Çalışma hayatının el verdiği sürece 2 ülke ve 18 şehirle geçen bir yılı geride bırakıyorum. 3. ülke için de THY’den gelecek olumsuz hava koşulları yüzünden Yunanistan seferlerinin iptali haberini bekliyorum. İptal olmazsa en az üç ülke yapacağım. (Sonradan gelen edit: 3 oldu)
İşte 1 yıl böyle buralarda, böyle geçmiş.
Haydi bakalım;
TÜRKİYE
Şanlıurfa: Görmeyi en çok istediğim yurt içi lokasyonlardan biri Şanlıurfa’ydı. Şanlıurfa’lı -çok pardon ama kendisi biraz aşirettendir- arkadaşımla 2 gün cebimden bir kuruş çıkmadan gezdim, yedim, içtim, Halfeti‘ye aşık, Göbeklitepe‘ye hayran oldum.
Balıkesir – Akçay, Marmara Adası, Erdek: Memleketten diye es geçmek olmaz. Kimseyi görmedim ben, senden daha güzel. Ve yüzmedim öyle soğuk sularda, Hasan Boğuldu‘dan başka…
Çanakkale-Bozcaada: Her sene gitmezsem belki küser. Bu sene Akvaryum Koyu’nda dalış vardı,
Tekirdağ- Çorlu: Efsane şaraplarını keşfetmem, Tekirdağ’a 145. kez gidişimde oldu. Bir de, Çorlu’dakiKovboys’da meşhur tostları da yedim. Sefam olsun…
Antalya-Kaş: Pek bi sevdiğim gezgin arkadaşım Erdem‘in tavsiyesiyle gittiğim otelde güzel insanlar tanıdım, Kaputaş’ın denizine bayıldım, fakat Kaş’a bir daha bayramda gitmeme kararı aldım.
Nevşehir-Kapadokya: Tekrar ediyorum, burası bir elf diyarı çocuklar.
Kırşehir: Hacı Bektaşi Veli için git.
Ankara: Kafası mı güzel bu şehrin?
Bursa-Gölyazı, Misi Köyü: Gölyazı sonbaharda güzel, Misi Köyü galiba hep sempatik.
YURT DIŞI
Rusya – Moskova, Puşkino: Köprüden önce son çıkış, sevdanın son vuruşu < Rusya’ya vize gelmesi.
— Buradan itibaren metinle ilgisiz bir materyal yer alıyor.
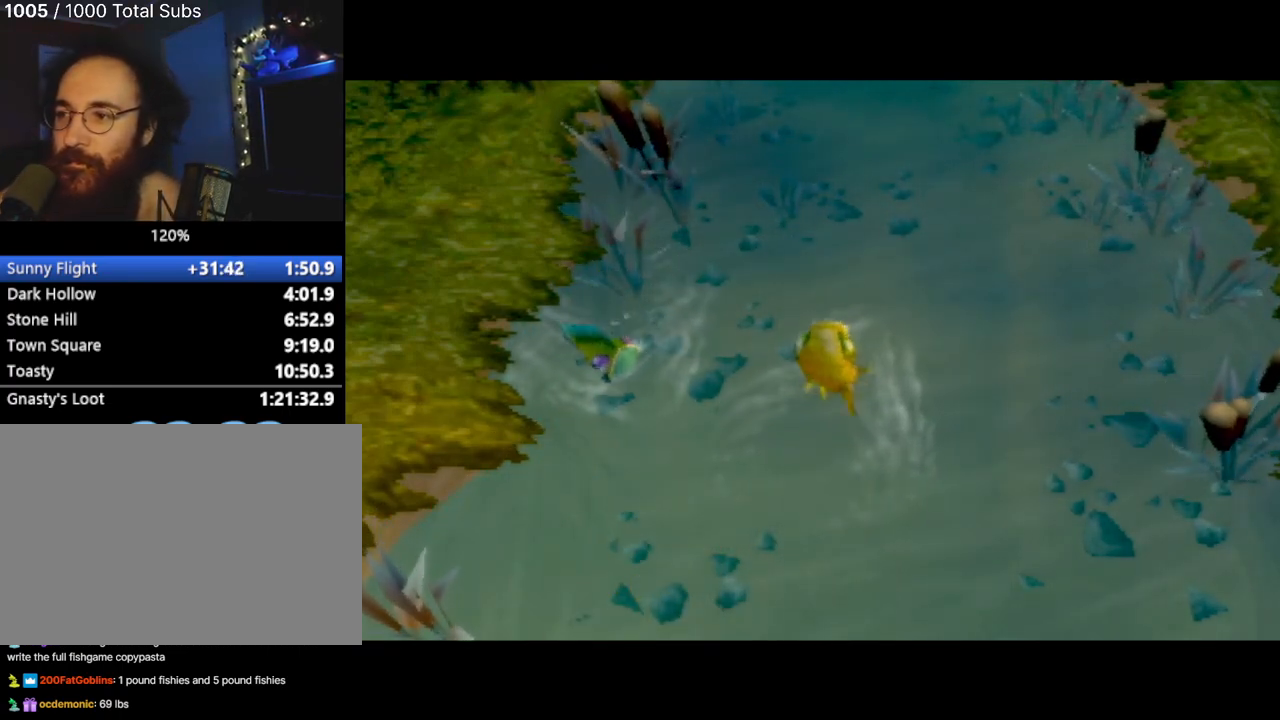
{"buttons": [], "left_stick": "center", "events": []}
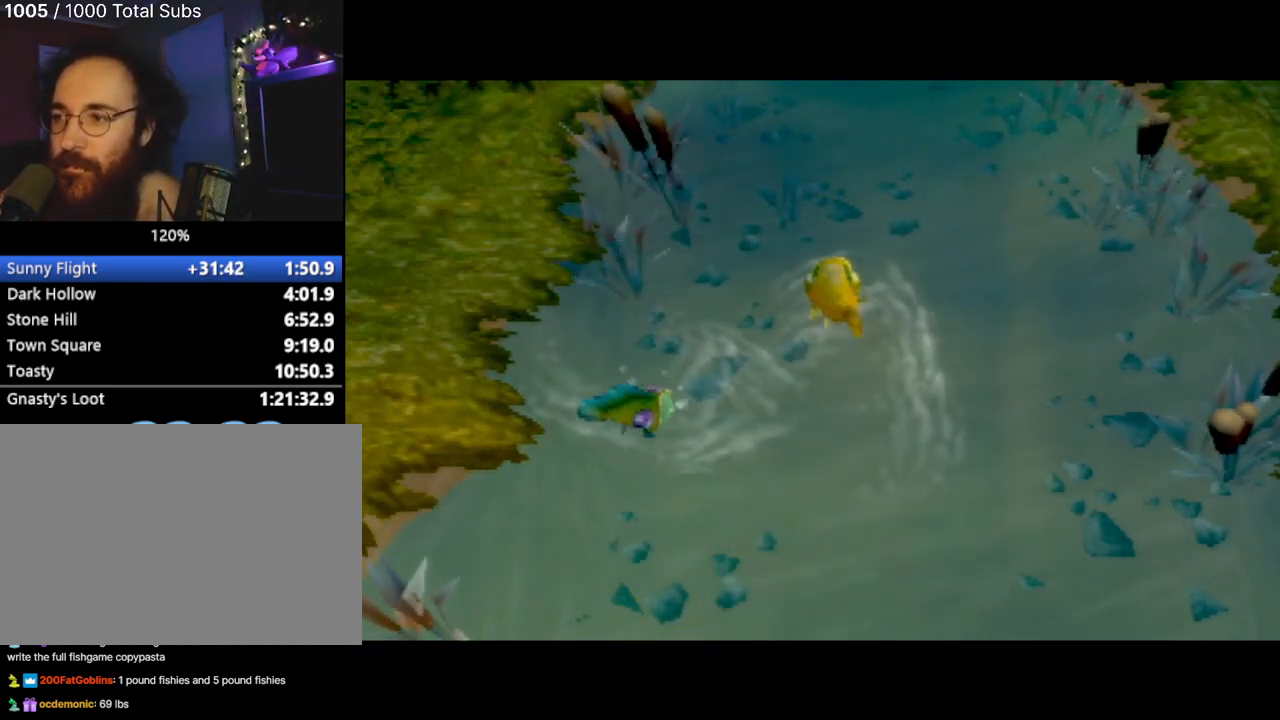
{"buttons": [], "left_stick": "center", "events": []}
Bizi şansa mecbur bırakanlara ve bir daha öyle güzel, öyle derin Bolşoy’da opera izleyemeceğime naaaaaaaaaaletttt….
Moskova bana güzel şehir nasıl oluru, Rusça anlaşabilmeyi, yer yatağı olmadan yerde yatabilmeyi ve yine ayaklara kara sular inmeyi öğretti.
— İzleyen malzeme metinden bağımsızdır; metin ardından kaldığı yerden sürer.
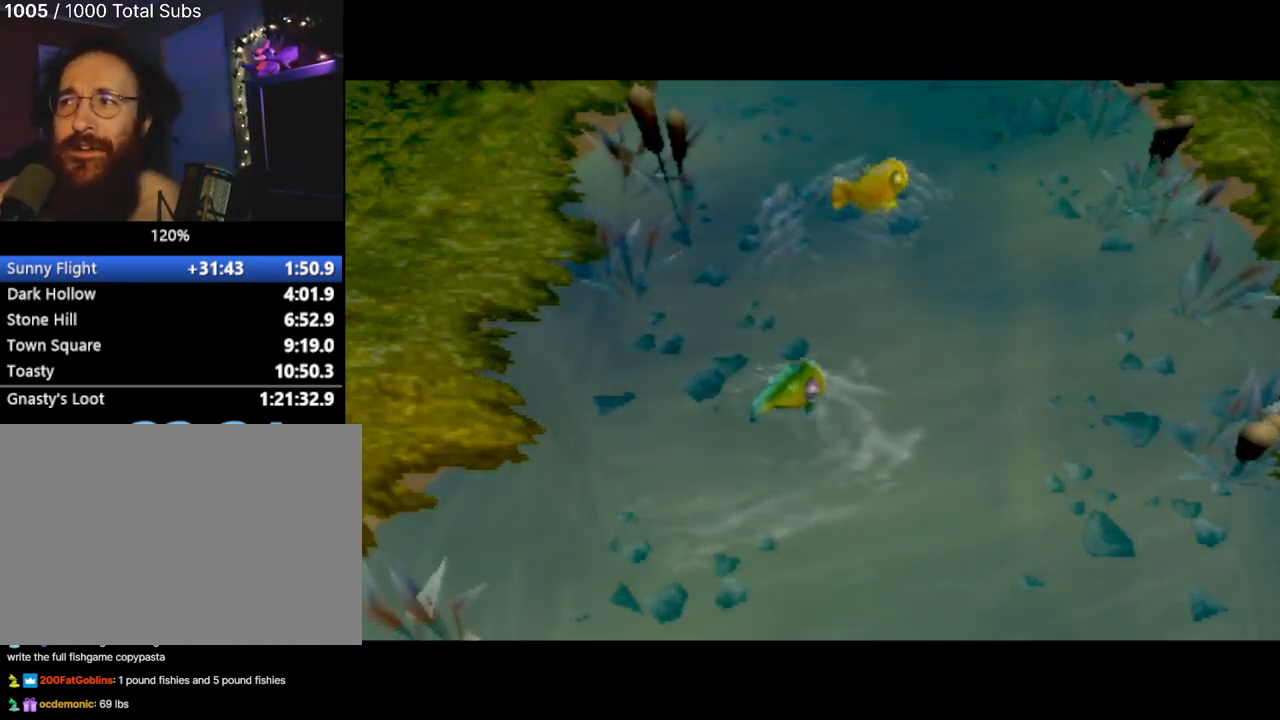
{"buttons": [], "left_stick": "center", "events": []}
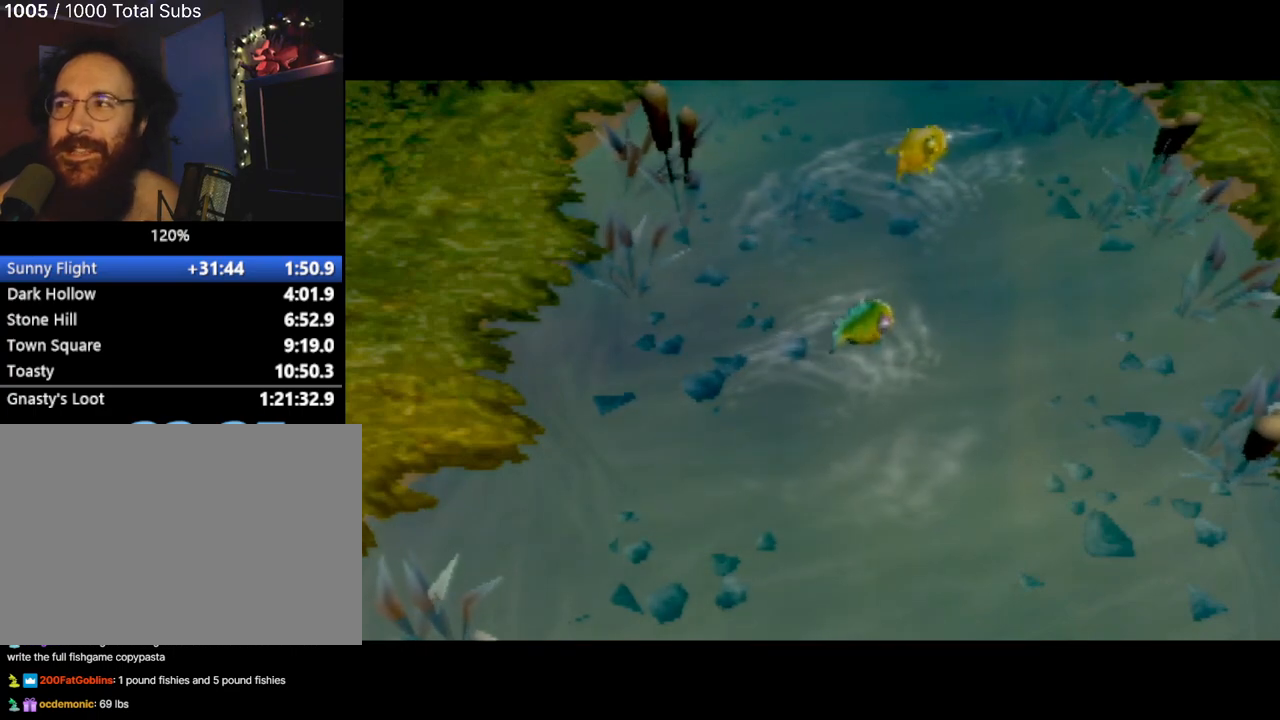
{"buttons": [], "left_stick": "center", "events": [[417, "CROSS", "down"], [501, "CROSS", "up"]]}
Fransa- Lyon, Annecy, Aix En Provence: Yine nasiplendiğim bir ülkenin (bkz: Rusya) başına gelenler geldi. Fransa’da, Paris’in tam ortasında terör yaşandı. Biletim tam da o haftaya denk geldiği için, ilk rota olan Nice-St Trope- Cannes istikametini değiştirip yönümüzü Annecy’ye ve Aix En Provence’e çevirdik. Annecy’ye ayılıp bayıldım, İsviçre’ye gitme kararı aldım, Aix En Provence’in gençliğini çok sevdim.
Yunanistan-Atina: En güzel komşu sohbetlerinin yapıldığı yer oldu. Sonuç; siyaset olmayınca çok güzel değil miyiz?
2016’nın seyahatleri bol olsun, güzel olsun, bizim olsun.